Jan 12, 2007

JUA 2006 Slideshow

Congratulations Juniors on completing the Junior Urban Adventure.

Paul Graham, a Blogger and internet start-up guru, wrote in his critique of mainstream education, that teenagers in today’s society are seen as useless except as workers in the fast food industry or as the target audience for consumer goods.

My passionate disagreement with this statement is embodied in the Junior Urban Adventure. As we saw in the slideshow at the beginning of the JUA big ideas emerge when young people find their voices. New industries, new hopes, new awareness, new power – this is what teenagers are useful for. Indeed I believe we would be lost if not for the work you are about to do in your lives.

It is our hope that through this small experience you have gained some tools for your tool kit that will serve well in the future.

If you never use a blog again, or never write an essay again – that doesn’t really matter.

Those aren’t the kinds of tools I’m talking about.

Curiosity, recognizing when you are being lied to, the refusal to accept someone else’s answer as good enough, the boldness to ask a question, the ability to communicate what you believe to other people. This, I hope, is in some small way what the JUA is about.

I was speaking with a junior the other night discussing politics. As we talked about our simultaneous hope and nervousness for the future he said, “When I turn 18 I’m going to run, not walk, to the voting booth.”

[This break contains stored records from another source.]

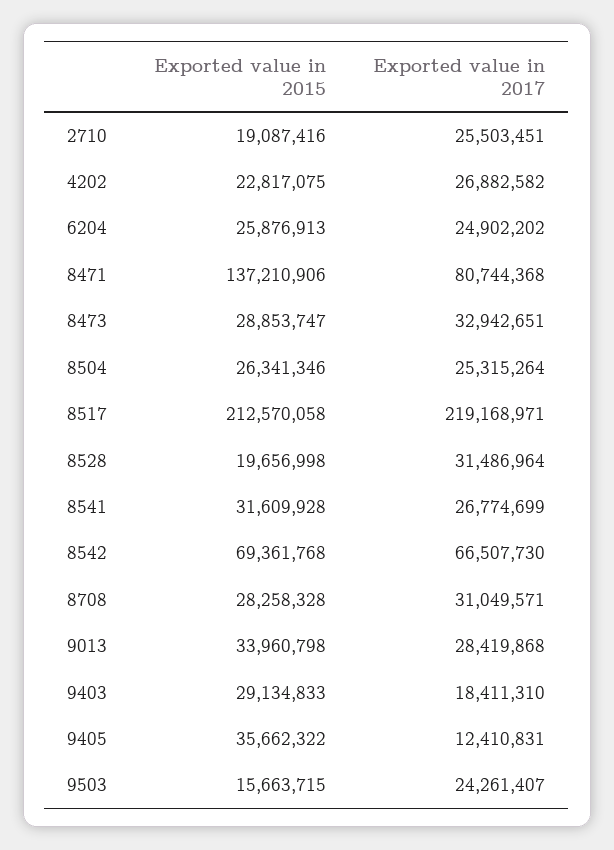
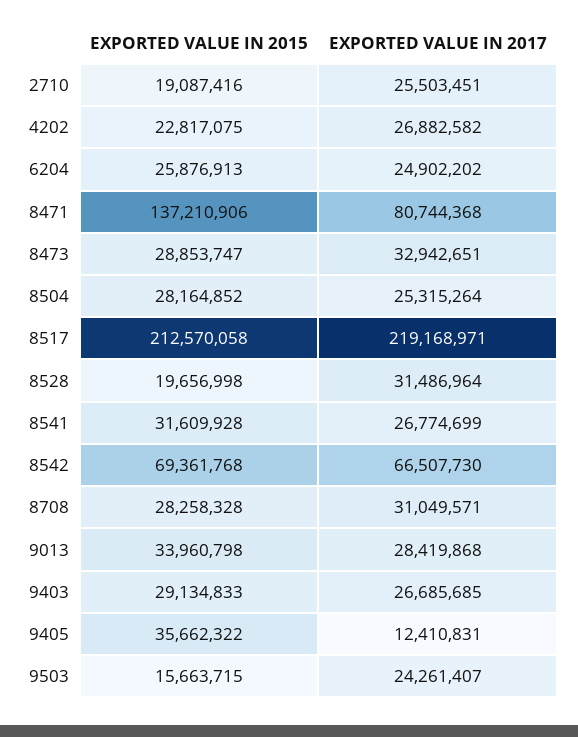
  {
    "Exported value in 2015": {
      "2710": 19087416,
      "4202": 22817075,
      "6204": 25876913,
      "8471": 137210906,
      "8473": 28853747,
-     "8504": 26341346,
+     "8504": 28164852,
      "8517": 212570058,
      "8528": 19656998,
      "8541": 31609928,
      "8542": 69361768,
      "8708": 28258328,
      "9013": 33960798,
      "9403": 29134833,
      "9405": 35662322,
      "9503": 15663715
    },
    "Exported value in 2017": {
      "2710": 25503451,
      "4202": 26882582,
      "6204": 24902202,
      "8471": 80744368,
      "8473": 32942651,
      "8504": 25315264,
      "8517": 219168971,
      "8528": 31486964,
      "8541": 26774699,
      "8542": 66507730,
      "8708": 31049571,
      "9013": 28419868,
-     "9403": 18411310,
+     "9403": 26685685,
      "9405": 12410831,
      "9503": 24261407
    }
  }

I believe that this junior class will be ready for that step and for many other steps like it.


Dave said...

Do you disagree with the idea that teens are seen as useless and as a consumer group, or with idea that they actually are that way.

My bet is that anyone with his viewpoint would rejoice to learn of the JUA, but simultaneously lament the rarity of this kind of opportunity for exploration and initiative being given to students.

Hans Mundahl said...

Right, there are too few opportunities for young people to do real work based on what they care about that makes a positive difference.